The hearing is set down for two days and begins in Wellington on May 16.
Once built, the turbines would be the tallest in Aotearoa.
The electricity they generate would be transferred to Ballance Agri-Nutrients’ ammonia-urea manufacturing plant at Palmer Rd to produce “green” hydrogen from water.
Initially, all the hydrogen will be used in the production of ammonia and green urea for fertiliser, but over five years this will transition to fuel for the transport sector.
However, the turbines’ visual impact on the landscape was among a series of concerns raised by Te Korowai o Ngāruahine.
In its initial submission, prior to the panel reaching its decision, the trust’s Dion Luke took issue with the proposed location for the turbines and how this would impact on iwi relationships with Taranaki Maunga, who is their ancestor.
He said it had become apparent through the consultation phase that no alternative location had been canvassed, and while there had been attempts to address iwi concerns, little had changed.
During consultation, an offer had been made to Te Korowai o Ngāruahine to have an investment stake in the initiative, but Luke said this would be declined as there was no clear consensus from hapū regarding the project.
When contacted about the upcoming appeal, Te Korowai o Ngāruahine chief executive Te Aorangi Dillon declined to comment at this stage.
The proposal was first lodged under the Government’s Covid-19 Recovery (Fast-Track Consenting) Act 2020, which has the aim of speeding up the consent process for projects which create work and help boost the economy.
It is understood the upcoming appeal would be among the first heard by the courts in connection with this legislation.
However, appeals on these matters can only be made on questions of law.
It is understood the appellants will argue errors were made at several points in the process, including how the issue of consultation with affected iwi and hapū was considered by the panel.
In a joint statement, Ballance Agri-Nutrients and Hiringa Energy said they were disappointed that the construction of the turbines had been delayed due to the appeal against provisional consent.
“The turbines are a critical component of the organisations’ joint green hydrogen project at Kapuni.
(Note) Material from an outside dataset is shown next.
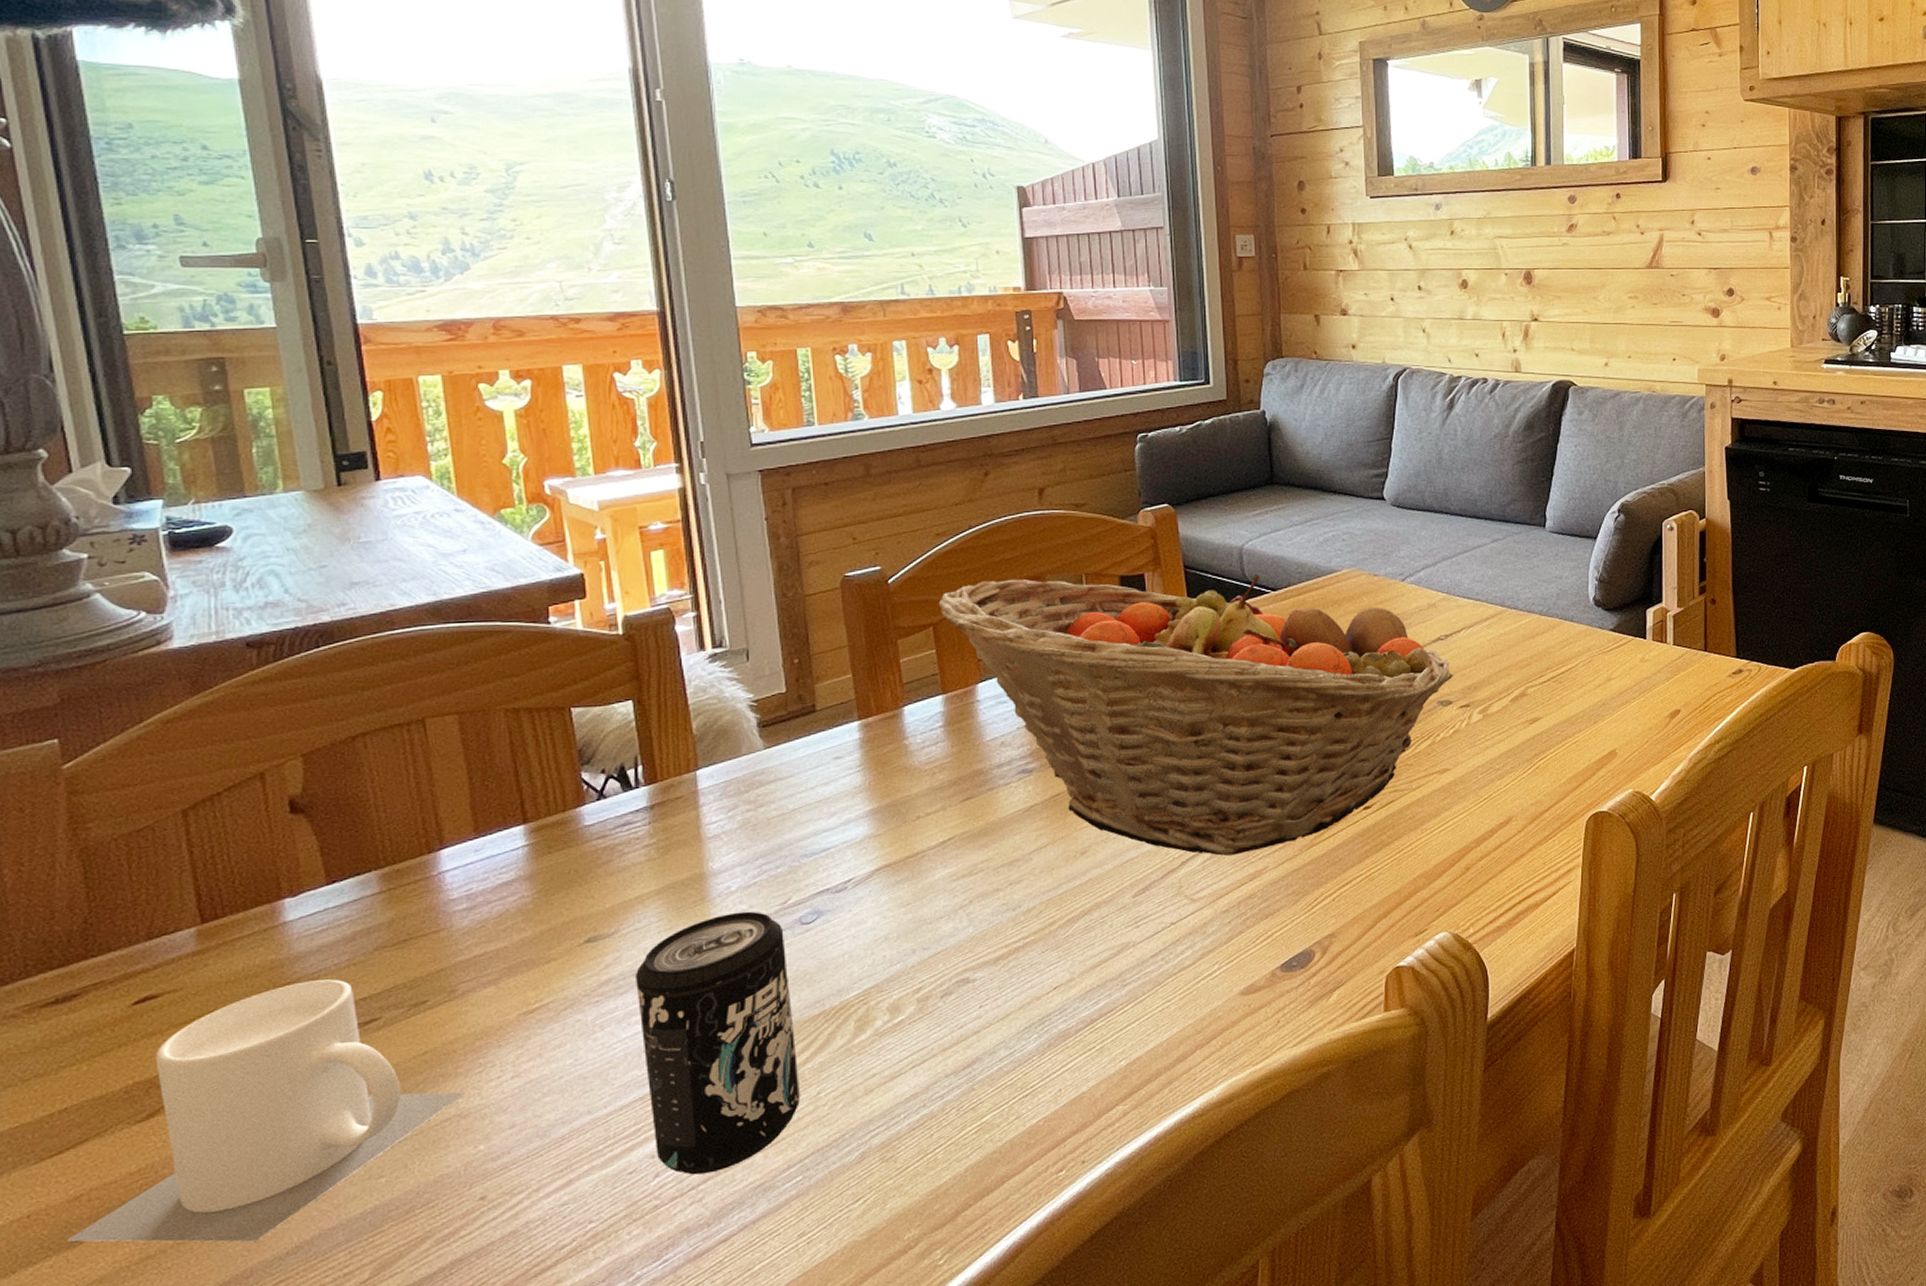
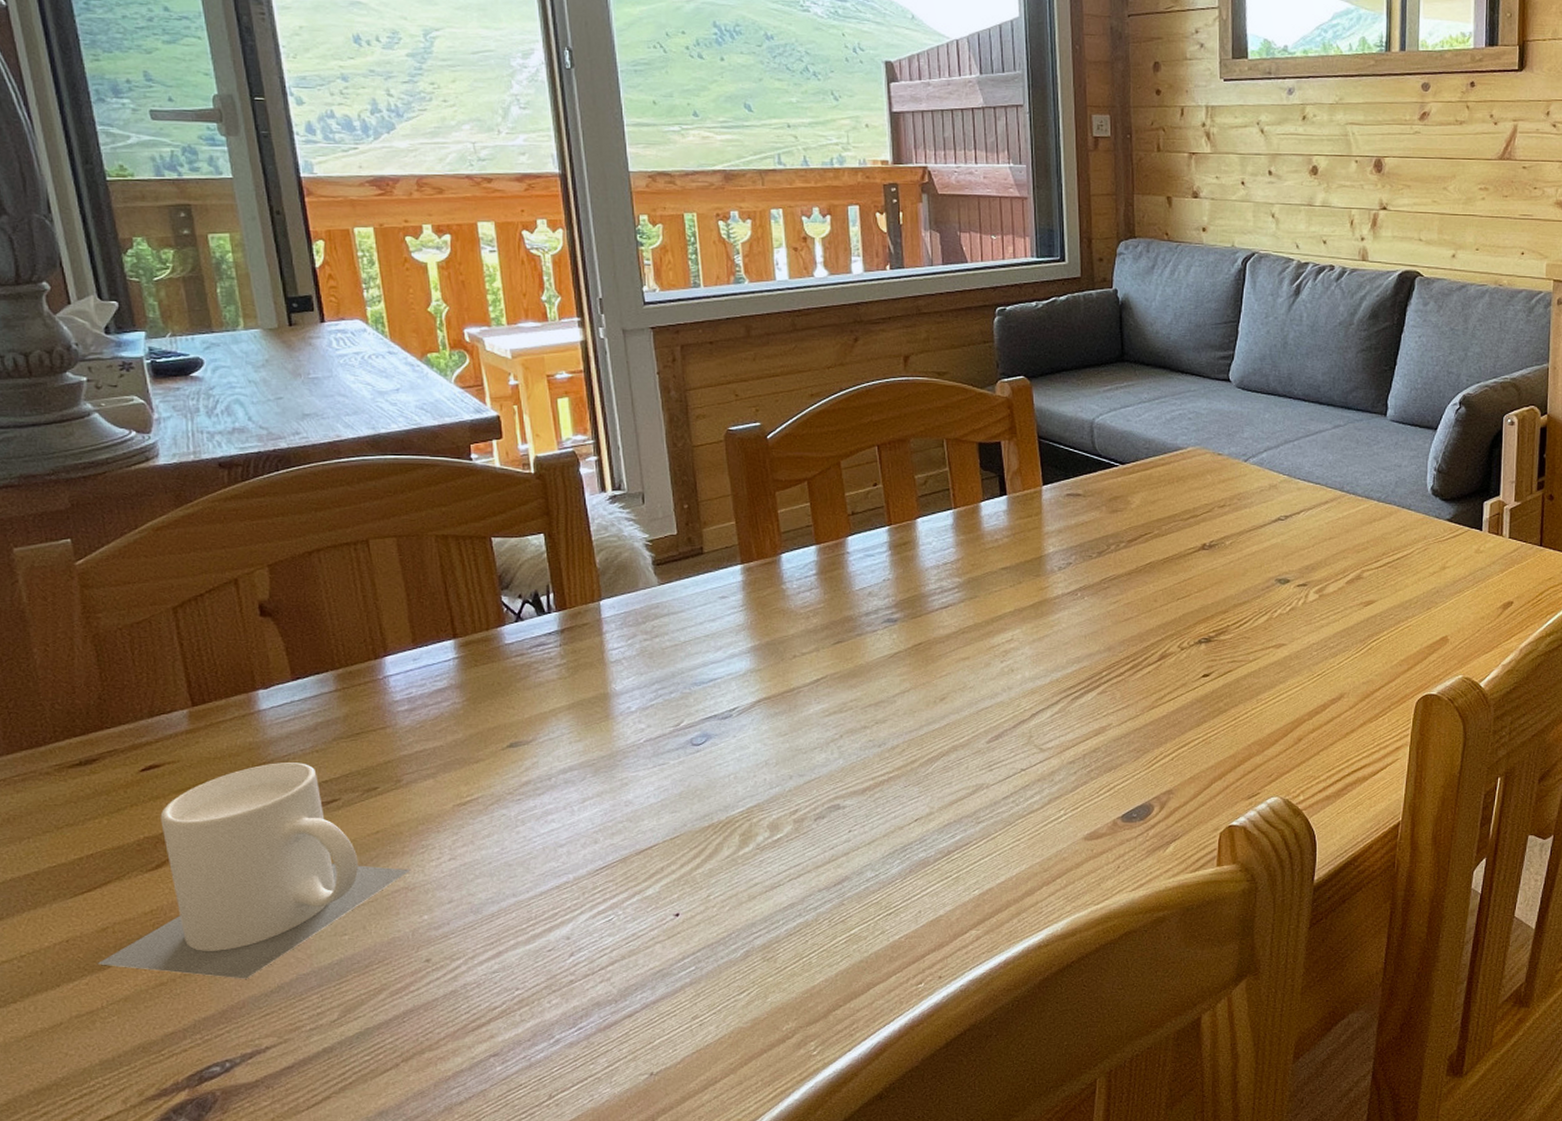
beverage can: present [634,911,801,1175] -> none [550,730,694,957]
fruit basket: present [938,575,1453,856] -> none [812,440,1291,711]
The project’s ultimate goal is to accelerate New Zealand’s transition to a zero emission, hydrogen-based heavy-transport network.
“Green hydrogen will make a significant contribution towards our national Net Zero by 2050 emissions targets.
“With a total output capacity of 24.8MW, the turbines are expected to generate the renewable electricity required to enable industrial-scale production of green hydrogen via the project’s electrolyser plant.
“The location and scale of the project is necessary to be able to compete with and displace fossil fuels.
“We acknowledge that some hapū do not support the project and have appealed the consent; however, we are very grateful for the productive partnership we have with hapū located closest to the project.”